The air inside the surveillance van smelled like a mix of old fabric, sweat, and frustration. Outside, the Iron Serpents' auxiliary site in the Lower East Side looked exactly like every other run-down industrial shell we had been tracking for months. A hollow place full of secrets and the stench of something darker beneath its concrete walls.
And yet, I stayed. I stayed because of a feeling. One I could not shake.
He would come back.
Not to the same place, maybe. The man who had humiliated us during the Chitauri tech retrieval op, the one who made us look like amateurs and walked out with gear no one on Earth should have their hands on.
The man who jammed our surveillance feed with that ridiculous Mario loop, as if he were toying with us. Felix Blake had tried to brush it off with protocol. Sitwell had kept quiet, pretending it never happened. But I had not forgotten.
Not for a second.
I remember the way he moved—efficient, silent, utterly in control. Whoever he was, he was not ordinary. Not just a thief. There had been purpose in his actions. Intent. And now, with half of New York's media screaming about the Iron Serpents being exposed, with underground trafficking rings unraveling, I felt that same pull in my gut.
I sat behind the monitors, my eyes glued to the grainy feed of the warehouse. Nothing had changed since morning. Same two guards on rotation. Same unmarked trucks occasionally rolling in. But my attention had shifted to the television screen in the corner of the van.
It was muted, but the images were loud enough. A fiery shootout in Hell's Kitchen. SWAT teams moving in. Reporters nearly tripping over themselves to get footage of the chaos. The camera lingered on the charred brick facade of a nightclub I recognized from past field briefings.
Iron Serpents territory.
One of the rookie agents beside me whistled low under his breath. "Looks like someone poked the nest."
I did not respond. My fingers tightened on the edge of the console.
The next image cut to a news anchor, and then to grainy security footage leaked from an anonymous source. Lines of text scrolled beneath the screen, naming names. Police officers. City officials. Politicians. All tied to the Iron Serpents through bribes, blackmail, and dirty money.
"Agent Palamas," one of the rookies said, sounding nervous now. "Do you think it's our target?"
I did not answer immediately. My gaze was fixed on a frame of footage showing several women and children being led out of a basement in the arms of paramedics.
"It has to be," I said finally.
The second rookie leaned forward. "You mean the guy from the tech op? The one that—"
"The one who stole alien weaponry from right under our noses, disabled our agents, erased his trail, and turned our operation into a joke? Yeah. That one."
The agent nodded and sat back, visibly sobered.
I turned away from the screen and stared out the small window slit in the van. The city outside was still. But it was the kind of stillness that came just before a storm. I could feel it again—that shift in the air. The same one I felt the night he took the Chitauri gear. Like something was waking up. Like the rules were changing, and no one had told the rest of us.

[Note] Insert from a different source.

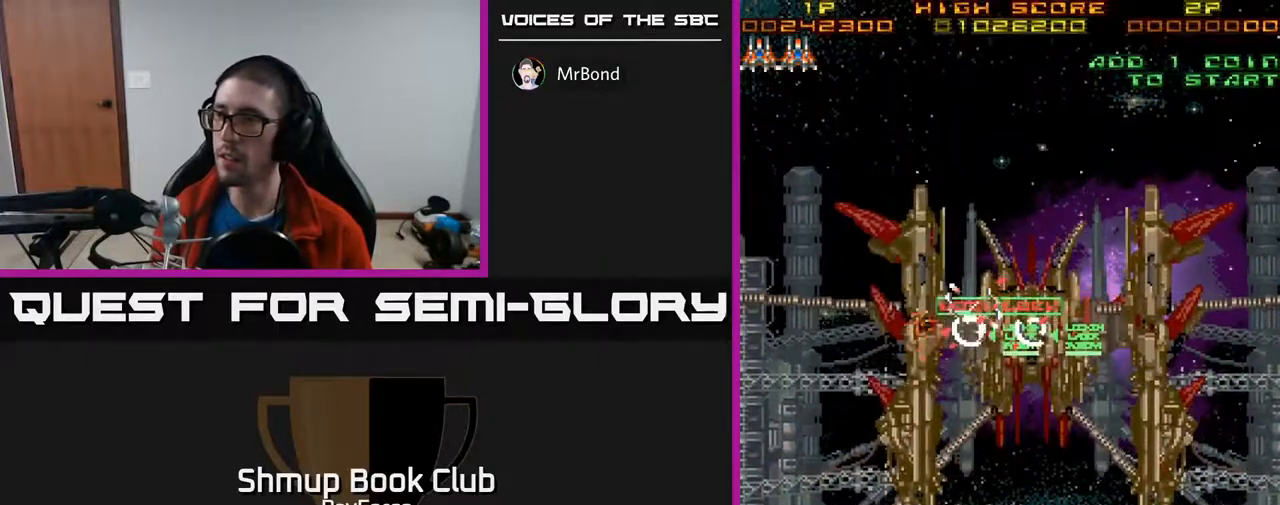
{"buttons": ["DPAD_DOWN", "DPAD_RIGHT"], "right_stick": "center", "events": [[317, "DPAD_DOWN", "down"], [417, "DPAD_RIGHT", "down"]]}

I was trained to follow patterns. To think tactically, systematically. But some things—some things you feel in your bones.

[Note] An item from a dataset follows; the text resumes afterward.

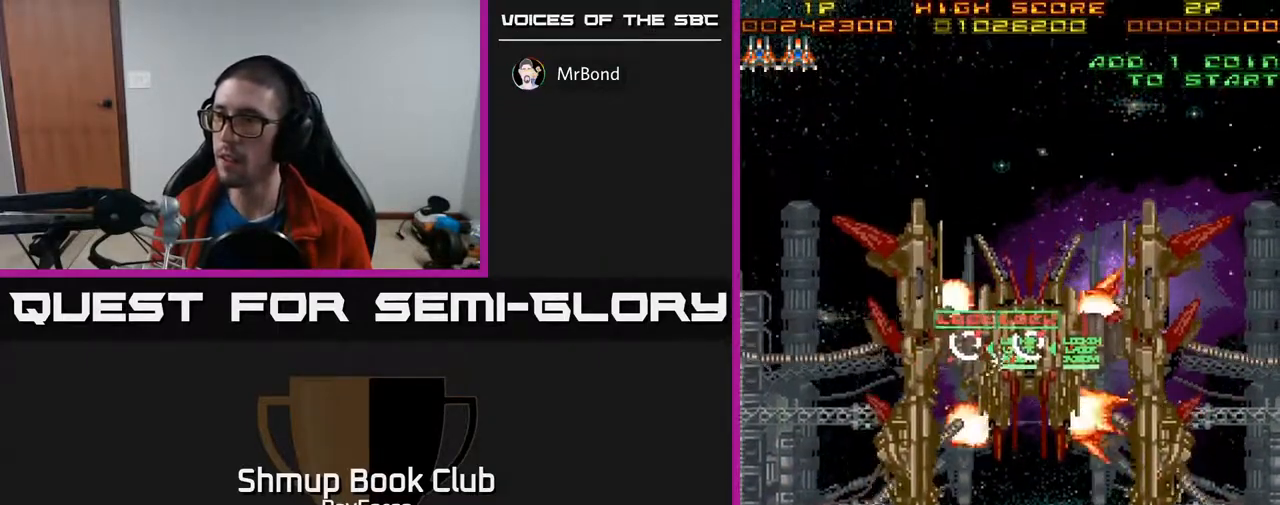
{"buttons": ["DPAD_UP"], "right_stick": "center", "events": [[67, "DPAD_DOWN", "up"], [67, "X", "down"], [267, "X", "up"], [400, "DPAD_RIGHT", "up"], [400, "DPAD_UP", "down"]]}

"I want eyes on every Serpent asset left standing," I said. "Every warehouse, every contact, every business front. If he hit them once, he might hit them again. And this time, I want to see it."
They nodded, already tapping on their keyboards. But I was no longer watching them. I was watching the skyline over Hell's Kitchen, even though it was miles away. Something had changed tonight. Something irreversible.
And I had the sick feeling we were not the ones in control anymore.
I do not know who he is yet.
But I am going to find out.
---
---
Inside the building, Salvador Reyes and Dante Vasquez sat in a dimly lit room, the flicker of a wall-mounted television casting shifting shadows over their tense faces. A half-circle of men stood behind them, eyes glued to the broadcast that now filled the room with the sounds of chaos. The news was playing clips of the firefight outside the Hell's Kitchen nightclub, flashing images of police tape, armored SWAT vehicles, and the shaking hands of survivors pulled from darkness.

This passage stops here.